Chapter 13 Bankruptcy
Chapter 13 bankruptcy (also known as “the wage earner’s plan” or “rehabilitation bankruptcy”) allows you to create a 3 to 5 year repayment plan based on future earnings to pay off all or part of your debts to creditors. Chapter 13 is an ideal form or relief for some of the following situations:
You are on hamster wheel of credit card payments
The most common scenarios I see is ordinary people with unsecured debt which would include mainly credit cards and unsecured loans. They are the following cycle: (1) they get paid and use their paycheck to pay all the bills including the minimums on the credit card payments: (2) after those payments they have no money left in their account; and (3) they then continue to use the cards for everyday items. Under this cycle the credit cards balances go up over time and the interest really adds up. Eventually they hit the wall where the credit cards are maxed out and they can’t afford to live and make the payments. This is is where Chapter 13 comes in because it gets you off that cycle. You’ll pay what you can afford to pay back to your creditors with no worry about interest. Under the Chapter 13 you move back to a cash based system for all your other bills.
A Chapter 13 filing puts an automatic stay in place. The automatic stay is a bar on all collection activity (including a foreclosure). The Chapter 13 then allows you put together a “plan.” This plan accounts for mortgage arrears. Thus, what you are behind on the mortgage is rolled into a payment over 36 to 60 months.
Stopping Repossession and/or Reducing Your Car Payment
Chapter 13 stops repossession because of the automatic stay. It even goes a step further in Texas. In Texas, the lender cannot sell the car for 10 days after it is taken. So if you file before the 10 day period you can even get the car back and put it into your Bankruptcy Plan.
Chapter 13 allows you to also reduce your car payment in the plan in the following ways: (1) interest rate is reduced (currently the rate it is at about 5.75%; and (2) you can pay what the value of your car is right now vs. what you owe on it. This 2nd part is called a cram down and is only applicable if your car is over 2 1/2 years old from when you purchased it.
Owing the IRS
IRS debt can be discharged in limited situations by a Bankruptcy filing. However, the portion of debt that cannot be discharged is called a priority debt. This debt must be paid back in a Chapter 13 filing. It is generally cheaper to throw your debt into a Chapter 13 plan because you don’t have to pay interest and penalties in the Chapter 13 filing.

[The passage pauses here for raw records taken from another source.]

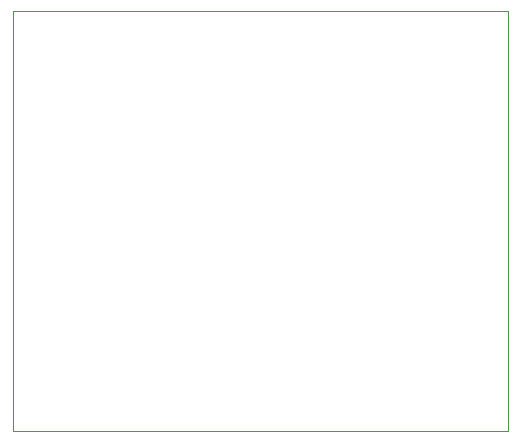
<source format=gbr>
%FSLAX34Y34*%
G04 Gerber Fmt 3.4, Leading zero omitted, Abs format*
G04 (created by PCBNEW (2014-02-15 BZR 4699)-product) date Sat 08 Mar 2014 11:33:38 PM EST*
%MOIN*%
G01*
G70*
G90*
G04 APERTURE LIST*
%ADD10C,0.005906*%
%ADD11C,0.003937*%
G04 APERTURE END LIST*
G54D10*
G54D11*
X26000Y-43500D02*
X27000Y-43500D01*
X26000Y-57500D02*
X26000Y-43500D01*
X42500Y-57500D02*
X26000Y-57500D01*
X42500Y-43500D02*
X42500Y-57500D01*
X26500Y-43500D02*
X42500Y-43500D01*
M02*

</source>
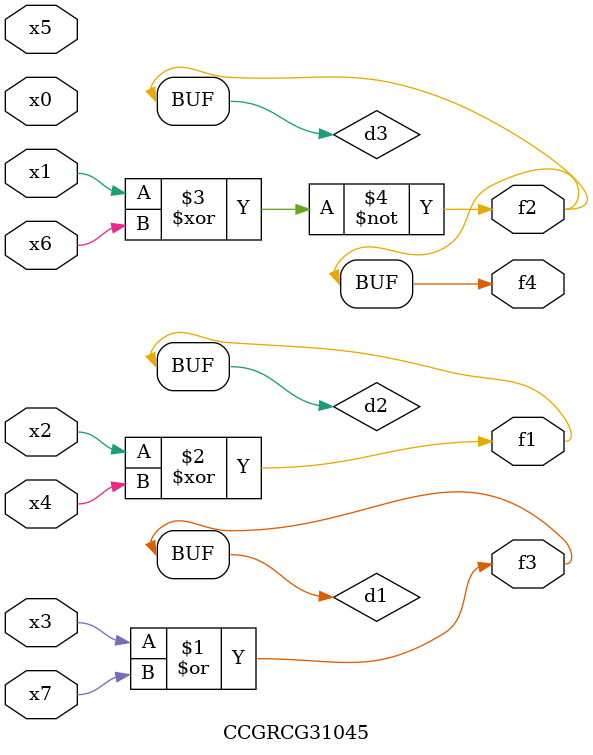
<source format=v>
module CCGRCG31045(
	input x0, x1, x2, x3, x4, x5, x6, x7,
	output f1, f2, f3, f4
);

	wire d1, d2, d3;

	or (d1, x3, x7);
	xor (d2, x2, x4);
	xnor (d3, x1, x6);
	assign f1 = d2;
	assign f2 = d3;
	assign f3 = d1;
	assign f4 = d3;
endmodule

</source>
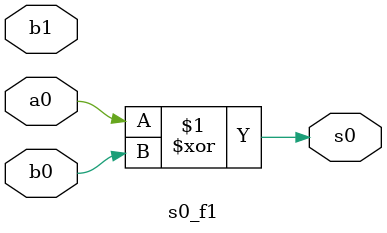
<source format=v>
module s0_f1(a0, b1, b0, s0);
  input a0, b1, b0;
  output s0;
  
  assign s0 = (a0 ^ b0);
endmodule
</source>
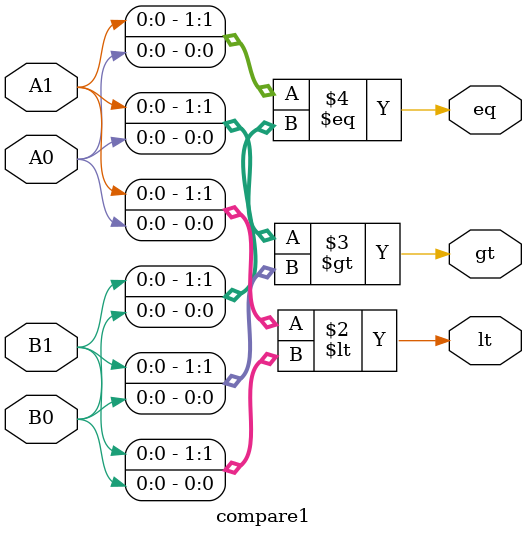
<source format=v>

module compare1 (A1, A0, B1, B0, lt, gt, eq);

  input A1, A0, B1, B0;
  output reg  lt, gt, eq;
  
  always @ (A1, A0, B1, B0)
   begin
     lt = ({A1,A0}<{B1,B0});
     gt = ({A1,A0}>{B1,B0});
     eq = ({A1,A0}=={B1,B0});
  end
endmodule
</source>
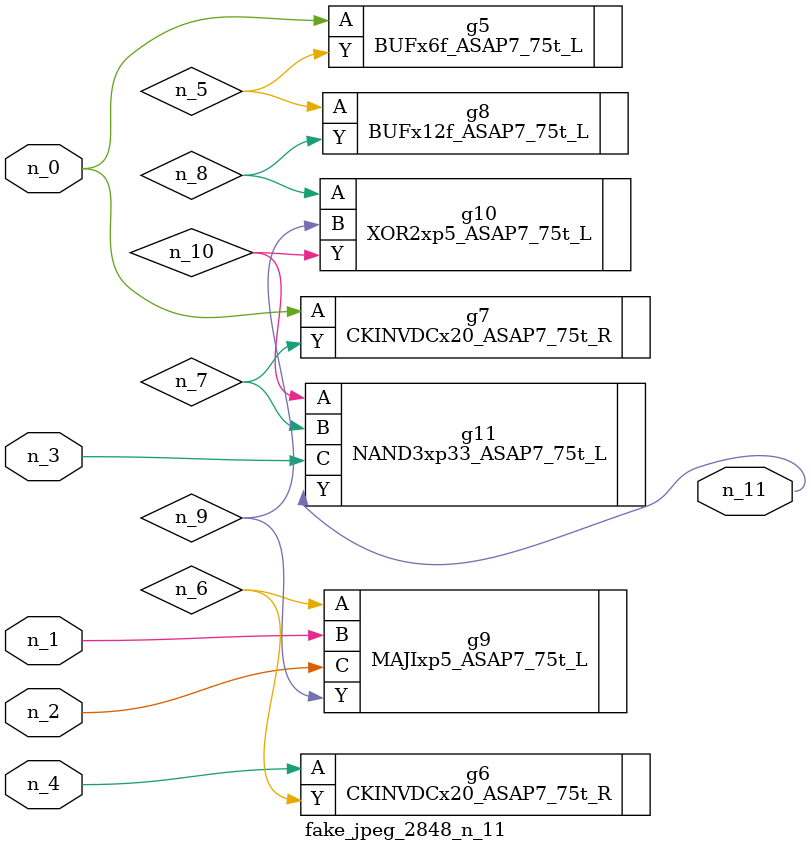
<source format=v>
module fake_jpeg_2848_n_11 (n_3, n_2, n_1, n_0, n_4, n_11);

input n_3;
input n_2;
input n_1;
input n_0;
input n_4;

output n_11;

wire n_10;
wire n_8;
wire n_9;
wire n_6;
wire n_5;
wire n_7;

BUFx6f_ASAP7_75t_L g5 ( 
.A(n_0),
.Y(n_5)
);

CKINVDCx20_ASAP7_75t_R g6 ( 
.A(n_4),
.Y(n_6)
);

CKINVDCx20_ASAP7_75t_R g7 ( 
.A(n_0),
.Y(n_7)
);

BUFx12f_ASAP7_75t_L g8 ( 
.A(n_5),
.Y(n_8)
);

XOR2xp5_ASAP7_75t_L g10 ( 
.A(n_8),
.B(n_9),
.Y(n_10)
);

MAJIxp5_ASAP7_75t_L g9 ( 
.A(n_6),
.B(n_1),
.C(n_2),
.Y(n_9)
);

NAND3xp33_ASAP7_75t_L g11 ( 
.A(n_10),
.B(n_7),
.C(n_3),
.Y(n_11)
);


endmodule
</source>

If you have a tax lien then you can also “cram down” the value of your lien in the same way as you can cram down your car above.
Who You Hire Does Matter
I would say the attorney you hire matters more in a Chapter 13 vs. a Chapter 7. Chapter 7’s are generally more straightforward than a Chapter 7 due to their not being a Plano involved. Chapter 13’s are more difficult and easier to “mess up” so to speak. There are a lot of moving parts in terms of dealing with the trustee on a plan payment and dealing with individual creditors on issues such as: interest rate, adequate protection, and value of their claim. At Collins & Arnove we routinely see cases from other attorneys who give into the creditors or trustee’s on these issues when they could fight for a better outcome for their client.